With this framework testing becomes simple questions that we ask in batches. When we're working with a "ticket" inside of tkts we should know that running tkts create -t 'title' -d 'description' creates a ticket. I know this, I wrote it. But whoever packages or uses the software on their system should also know that they need to ask this question and how to verify it. That's sort of what blackbox testing is all about!

Where to next?

Of course, black box testing isn't the best way to test things. It doesn't ensure that the interplay between functions in your software are correct. Something could be materially broken in tkts itself that just isn't exposed to the end user during normal expected operation. Like, what if I run tkts create --this-software-sucks that's a junk flag, how does tkts respond to it? Or maybe less dramatic, what if I pass tkts help -s a_section_that_doesnt_exist does it gracefully handle that?

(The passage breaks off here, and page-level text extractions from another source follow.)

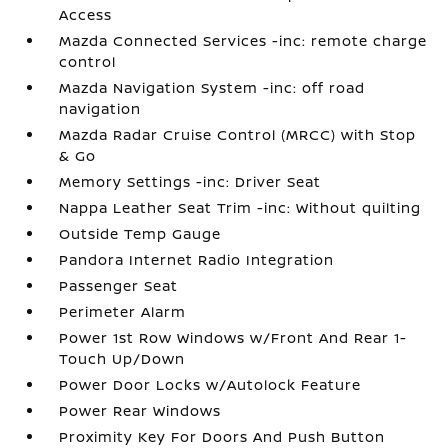
Access
Mazda Connected Services -inc: remote charge
control
Mazda Navigation System -inc: off road
navigation
Mazda Radar Cruise Control (MRCC) with Stop
& Go
Memory Settings -inc: Driver Seat
Nappa Leather Seat Trim -inc: Without quilting
Outside Temp Gauge
Pandora Internet Radio Integration
Passenger Seat
Perimeter Alarm
Power 1st Row Windows w/Front And Rear 1-
Touch Up/Down
Power Door Locks w/Autolock Feature
Power Rear Windows
Proximity Key For Doors And Push Button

No, it doesn't. And I didn't catch that before I started writing this and really thinking about how I test my software and why. That's all still just more blackbox testing, but it would be more helpful to source the bits and pieces that comprise tkts and test them actively as I develop. Does this function do what I think it does? If I feed it bad data does it react in an expected and deterministic fashion? These are questions I can answer with busted, but cannot ask of tkts in its current state.

That's because tkts is a 2400 line monolith. It's a bad design choice I made 5 years ago and never recovered from. Every time I've revisited the tkts code base it has been to add features I never got right, or suddenly needed unexpectedly. The scope creep never allowed for a refactor and so I have more and more technical debt. It's fun! Can you imagine how badly this would suck if it wasn't a personal project and did something actually important for some business? Goodness, no thank you.

So the next steps are to address that. I plan to break up the tkts code base into modules, build a full test framework on top of that, and continue to expand the feature set. I really like how much learning tkts has enabled for me as a developer. And I want to really encourage myself to continue to learn and grow from it.